-- Раздел текста --
● ● ●

Когда автор брался за перо для работы над данной частью своего «Исследования», он испытывал неприязнь к возложенной им на самого себя задаче, которая была больше чем естественным уклонением от опасностей умозрительной темы. Конечно же, было ясно, что прогнозы, сделанные в 1950 г., могли быть опровергнуты событиями задолго до того, как рукопись можно было бы напечатать и опубликовать. Однако если риск показаться смешным был бы основным соображением для авторского сознания, то это удержало бы его от того, чтобы вообще когда-либо начинать какую-либо из частей данного «Исследования». Приняв на себя обязательство написать двенадцатую часть работы после того, как одиннадцать уже стали заложницами фортуны, автор мог не терять мужества, исходя из того соображения, что к этому времени перспективы западной цивилизации были, во всяком случае, гораздо менее мрачными, чем в первые месяцы 1929 г., когда он набросал первые заметки для этой части, лежащие сейчас у него под рукой. Великая депрессия, которая тогда как раз только начиналась, со всеми ее последствиями, которые включали в себя Вторую мировую войну, задолго до 1950 г. полностью уничтожила иллюзию, господствовавшую в 1929 г., о том, что ситуация в общем не слишком сильно отличается от ситуации перед 1914 г.
Авторская неприязнь к настоящему предмету тем самым должна была существенно уменьшиться благодаря прошедшим за это время двум поучительным десятилетиям истории, если бы это было просто отвращение к опасностям предсказания. Тем не менее его нерасположенность была в малой степени или же совсем не была связана с трудностями оценки перспектив западной цивилизации, но коренилась в нежелании отказываться от одного из кардинальных принципов, которым он руководствовался в своем «Исследовании». Его мучил страх, что он откажется от точки зрения, по его мнению, единственно возможной, с которой он мог бы видеть подлинную перспективу всей истории того рода обществ, лишь одним из представителей которых является западная цивилизация. Его вера в правильность неевропоцентристской точки зрения была подтверждена, на его взгляд, результатами двух десятилетий, в течение которых он пытался прочесть карту истории под отличным от европоцентристского углом зрения.

● ● ●

-- Перечень данных --

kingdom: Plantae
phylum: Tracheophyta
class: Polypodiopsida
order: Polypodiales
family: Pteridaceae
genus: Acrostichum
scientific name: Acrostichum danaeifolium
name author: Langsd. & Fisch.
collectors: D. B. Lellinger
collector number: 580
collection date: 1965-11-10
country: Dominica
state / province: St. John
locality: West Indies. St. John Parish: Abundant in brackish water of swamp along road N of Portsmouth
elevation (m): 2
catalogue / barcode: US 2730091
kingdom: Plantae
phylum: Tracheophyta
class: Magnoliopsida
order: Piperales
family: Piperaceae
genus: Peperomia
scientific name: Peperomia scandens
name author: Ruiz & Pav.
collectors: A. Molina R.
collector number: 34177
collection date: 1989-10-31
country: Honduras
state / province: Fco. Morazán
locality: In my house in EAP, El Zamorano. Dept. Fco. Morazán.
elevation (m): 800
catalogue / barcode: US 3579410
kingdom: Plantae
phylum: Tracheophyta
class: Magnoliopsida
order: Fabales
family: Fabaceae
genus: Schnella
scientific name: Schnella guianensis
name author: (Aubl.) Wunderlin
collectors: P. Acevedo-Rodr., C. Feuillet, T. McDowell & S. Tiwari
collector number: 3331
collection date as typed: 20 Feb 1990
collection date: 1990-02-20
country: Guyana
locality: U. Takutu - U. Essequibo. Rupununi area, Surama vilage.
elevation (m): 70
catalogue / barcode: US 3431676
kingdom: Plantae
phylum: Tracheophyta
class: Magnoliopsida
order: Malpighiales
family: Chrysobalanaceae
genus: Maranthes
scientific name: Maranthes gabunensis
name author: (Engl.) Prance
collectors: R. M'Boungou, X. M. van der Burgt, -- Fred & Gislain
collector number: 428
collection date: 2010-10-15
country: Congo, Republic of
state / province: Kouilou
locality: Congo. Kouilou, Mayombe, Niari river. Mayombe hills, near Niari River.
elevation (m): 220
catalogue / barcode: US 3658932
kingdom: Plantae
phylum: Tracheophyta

● ● ●

-- Задания к упражнению --
[a] Укажите только число строк перечня, в которых встречается слово «locality», и ничего больше.
[b] Напишите продолжение текста об авторских сомнениях насчет прогнозов для западной цивилизации, начиная сразу после его последнего предложения.

-- Ответы по заданиям --
[a] 4

[b]
Одним из стимулов, который побудил автора начать настоящее «Исследование», было восстание против текущего новоевропейского обыкновения отождествлять историю западного общества с «Историей» с большой буквы. Это обыкновение казалось ему продуктом искаженной эгоцентрической иллюзии, жертвой которой стали дети западной цивилизации, подобно детям всех других известных цивилизаций и примитивных обществ [706]. Наилучшая отправная точка отхода от этого эгоцентрического предположения, казалось, заключается в принятии противоположного предположения о том, что все представители любого вида обществ в философском отношении равны друг другу. Автор принял это контрпредположение, и оно, по-видимому, оправдывало его веру в него на протяжении первых шести частей данного «Исследования». В седьмой части он обнаружил, что ценность цивилизаций неравна, в результате испытания, в котором в качестве критерия выступала та роль, которую играли надломы и распады цивилизаций в истории религии. Однако результат этого испытания не возвысил снова западную цивилизацию. Наоборот, вывод состоял в том, что наиболее важными цивилизациями были цивилизации второго поколения - сирийская, индская, эллинская и древнекитайская, - с точки зрения наблюдателя, который видел генеральную линию истории в постепенном росте духовных возможностей для человеческих душ, проходящих через сей мир.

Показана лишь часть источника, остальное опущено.